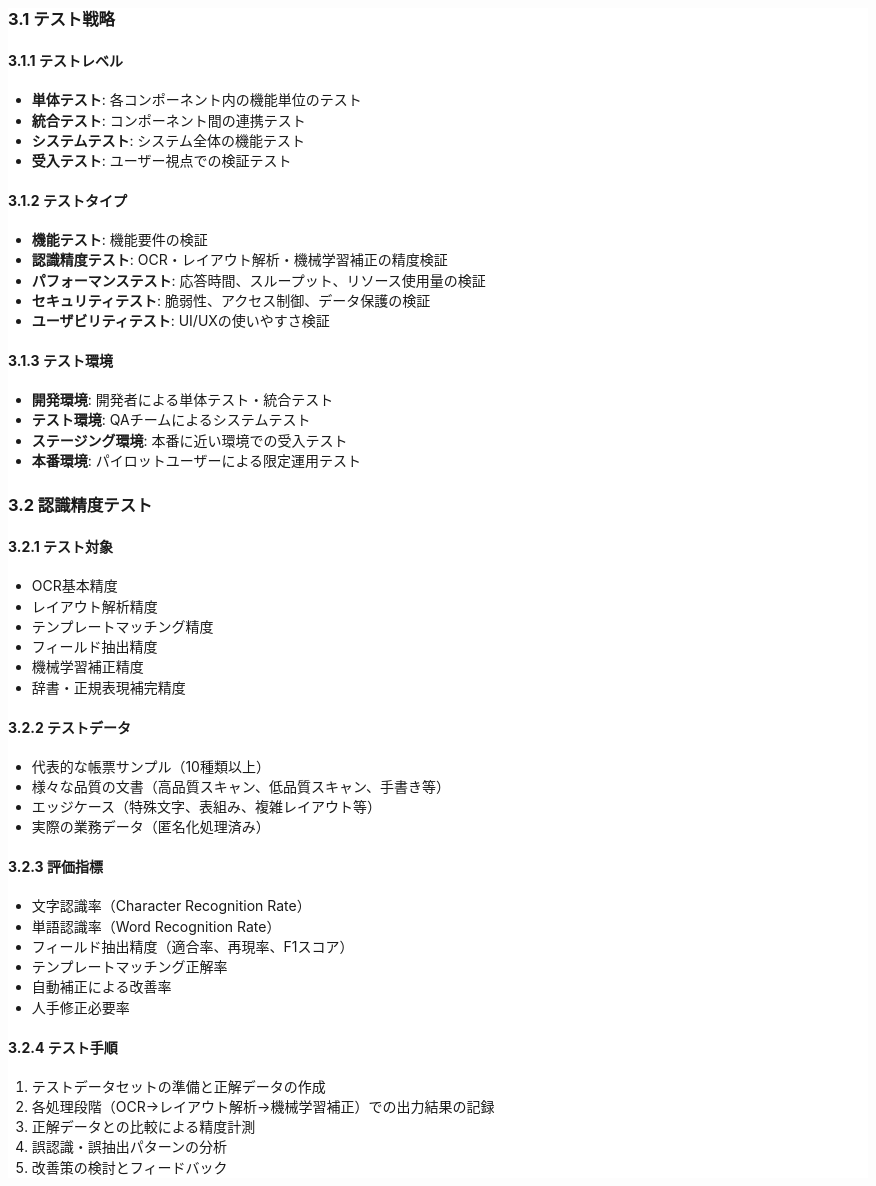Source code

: ### 3.1 テスト戦略

#### 3.1.1 テストレベル
- **単体テスト**: 各コンポーネント内の機能単位のテスト
- **統合テスト**: コンポーネント間の連携テスト
- **システムテスト**: システム全体の機能テスト
- **受入テスト**: ユーザー視点での検証テスト

#### 3.1.2 テストタイプ
- **機能テスト**: 機能要件の検証
- **認識精度テスト**: OCR・レイアウト解析・機械学習補正の精度検証
- **パフォーマンステスト**: 応答時間、スループット、リソース使用量の検証
- **セキュリティテスト**: 脆弱性、アクセス制御、データ保護の検証
- **ユーザビリティテスト**: UI/UXの使いやすさ検証

#### 3.1.3 テスト環境
- **開発環境**: 開発者による単体テスト・統合テスト
- **テスト環境**: QAチームによるシステムテスト
- **ステージング環境**: 本番に近い環境での受入テスト
- **本番環境**: パイロットユーザーによる限定運用テスト

### 3.2 認識精度テスト

#### 3.2.1 テスト対象
- OCR基本精度
- レイアウト解析精度
- テンプレートマッチング精度
- フィールド抽出精度
- 機械学習補正精度
- 辞書・正規表現補完精度

#### 3.2.2 テストデータ
- 代表的な帳票サンプル（10種類以上）
- 様々な品質の文書（高品質スキャン、低品質スキャン、手書き等）
- エッジケース（特殊文字、表組み、複雑レイアウト等）
- 実際の業務データ（匿名化処理済み）

#### 3.2.3 評価指標
- 文字認識率（Character Recognition Rate）
- 単語認識率（Word Recognition Rate）
- フィールド抽出精度（適合率、再現率、F1スコア）
- テンプレートマッチング正解率
- 自動補正による改善率
- 人手修正必要率

#### 3.2.4 テスト手順
1. テストデータセットの準備と正解データの作成
2. 各処理段階（OCR→レイアウト解析→機械学習補正）での出力結果の記録
3. 正解データとの比較による精度計測
4. 誤認識・誤抽出パターンの分析
5. 改善策の検討とフィードバック
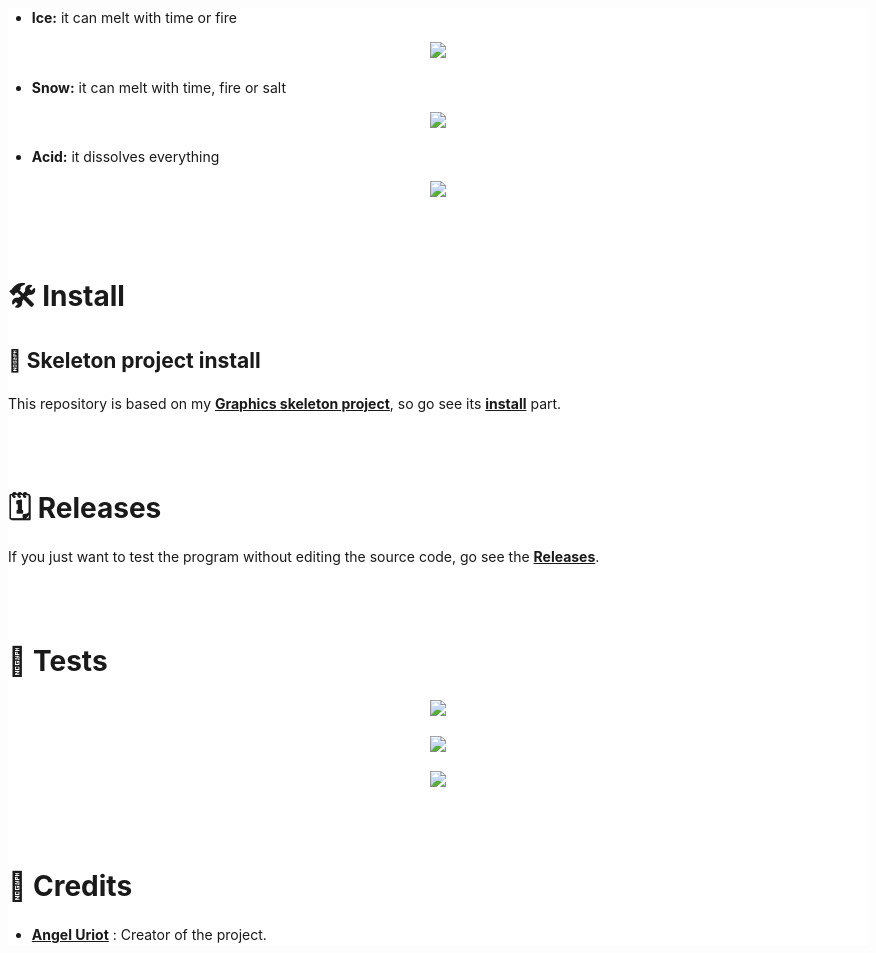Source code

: * **Ice:** it can melt with time or fire

<p align="center">
	<img src="resources/misc/ice.png" width="500">
</p>

* **Snow:** it can melt with time, fire or salt

<p align="center">
	<img src="resources/misc/snow.png" width="500">
</p>

* **Acid:** it dissolves everything

<p align="center">
	<img src="resources/misc/acid.png" width="500">
</p>

<br/>

# 🛠️ Install

## 🦴 Skeleton project install

This repository is based on my [**Graphics skeleton project**](https://github.com/angeluriot/Graphics_skeleton), so go see its [**install**](https://github.com/angeluriot/Graphics_skeleton#install) part.

<br/>

# 🗓️ Releases

If you just want to test the program without editing the source code, go see the [**Releases**](https://github.com/angeluriot/Sandbox/releases).

<br/>

# 🧪 Tests

<p align="center">
	<img src="resources/misc/test_1.png" width="500">
</p>

<p align="center">
	<img src="resources/misc/test_2.png" width="500">
</p>

<p align="center">
	<img src="resources/misc/test_3.png" width="500">
</p>

<br/>

# 🙏 Credits

* [**Angel Uriot**](https://github.com/angeluriot) : Creator of the project.
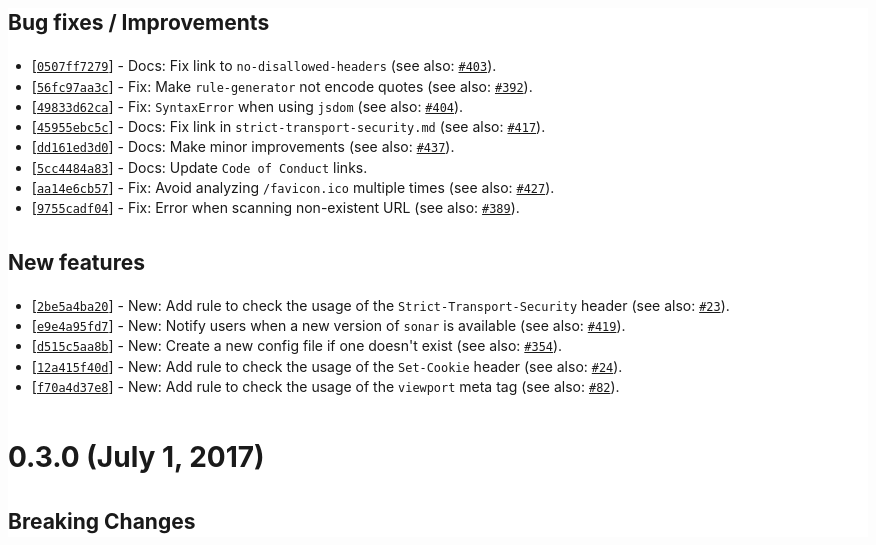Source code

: ## Bug fixes / Improvements

* [[`0507ff7279`](https://github.com/sonarwhal/sonar/commit/0507ff72793989790694695ef2633d8d177218de)] - Docs: Fix link to `no-disallowed-headers` (see also: [`#403`](https://github.com/sonarwhal/sonar/issues/403)).
* [[`56fc97aa3c`](https://github.com/sonarwhal/sonar/commit/56fc97aa3c4f84f89eb5fb07a59b4c36d8e4deb8)] - Fix: Make `rule-generator` not encode quotes (see also: [`#392`](https://github.com/sonarwhal/sonar/issues/392)).
* [[`49833d62ca`](https://github.com/sonarwhal/sonar/commit/49833d62ca4e5ccd2c9ad90ad010aabf9587a1f4)] - Fix: `SyntaxError` when using `jsdom` (see also: [`#404`](https://github.com/sonarwhal/sonar/issues/404)).
* [[`45955ebc5c`](https://github.com/sonarwhal/sonar/commit/45955ebc5ce0473a421cb2bb4445721c2801c50c)] - Docs: Fix link in `strict-transport-security.md` (see also: [`#417`](https://github.com/sonarwhal/sonar/issues/417)).
* [[`dd161ed3d0`](https://github.com/sonarwhal/sonar/commit/dd161ed3d0abddb10c6bfc9d5be51ca68c916964)] - Docs: Make minor improvements (see also: [`#437`](https://github.com/sonarwhal/sonar/issues/437)).
* [[`5cc4484a83`](https://github.com/sonarwhal/sonar/commit/5cc4484a836881a6fa0ec40eee56027c143bf2f4)] - Docs: Update `Code of Conduct` links.
* [[`aa14e6cb57`](https://github.com/sonarwhal/sonar/commit/aa14e6cb573afe07345fa64f489bc17b53c5792d)] - Fix: Avoid analyzing `/favicon.ico` multiple times (see also: [`#427`](https://github.com/sonarwhal/sonar/issues/427)).
* [[`9755cadf04`](https://github.com/sonarwhal/sonar/commit/9755cadf0442203ca30d2850d4e950ac068b9503)] - Fix: Error when scanning non-existent URL (see also: [`#389`](https://github.com/sonarwhal/sonar/issues/389)).

## New features

* [[`2be5a4ba20`](https://github.com/sonarwhal/sonar/commit/2be5a4ba203aea66b6b61ac7e9c2a4c7fdf191f8)] - New: Add rule to check the usage of the `Strict-Transport-Security` header (see also: [`#23`](https://github.com/sonarwhal/sonar/issues/23)).
* [[`e9e4a95fd7`](https://github.com/sonarwhal/sonar/commit/e9e4a95fd73210d44cb62fa0769082756d136ad0)] - New: Notify users when a new version of `sonar` is available (see also: [`#419`](https://github.com/sonarwhal/sonar/issues/419)).
* [[`d515c5aa8b`](https://github.com/sonarwhal/sonar/commit/d515c5aa8bf1cba850d4f7bafaeb33588ab3a5f7)] - New: Create a new config file if one doesn't exist (see also: [`#354`](https://github.com/sonarwhal/sonar/issues/354)).
* [[`12a415f40d`](https://github.com/sonarwhal/sonar/commit/12a415f40dcdb711861b2494be31f0504cac3471)] - New: Add rule to check the usage of the `Set-Cookie` header (see also: [`#24`](https://github.com/sonarwhal/sonar/issues/24)).
* [[`f70a4d37e8`](https://github.com/sonarwhal/sonar/commit/f70a4d37e8ef24c6165b548c3d45cbfea1e9439b)] - New: Add rule to check the usage of the `viewport` meta tag (see also: [`#82`](https://github.com/sonarwhal/sonar/issues/82)).


# 0.3.0 (July 1, 2017)

## Breaking Changes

****

Above are the records. Print exactly, and only, the lines from the line with "it dissolves everything" to the line with "# 🗓️ Releases", both inclusive.

* **Acid:** it dissolves everything

<p align="center">
	<img src="resources/misc/acid.png" width="500">
</p>

<br/>

# 🛠️ Install

## 🦴 Skeleton project install

This repository is based on my [**Graphics skeleton project**](https://github.com/angeluriot/Graphics_skeleton), so go see its [**install**](https://github.com/angeluriot/Graphics_skeleton#install) part.

<br/>

# 🗓️ Releases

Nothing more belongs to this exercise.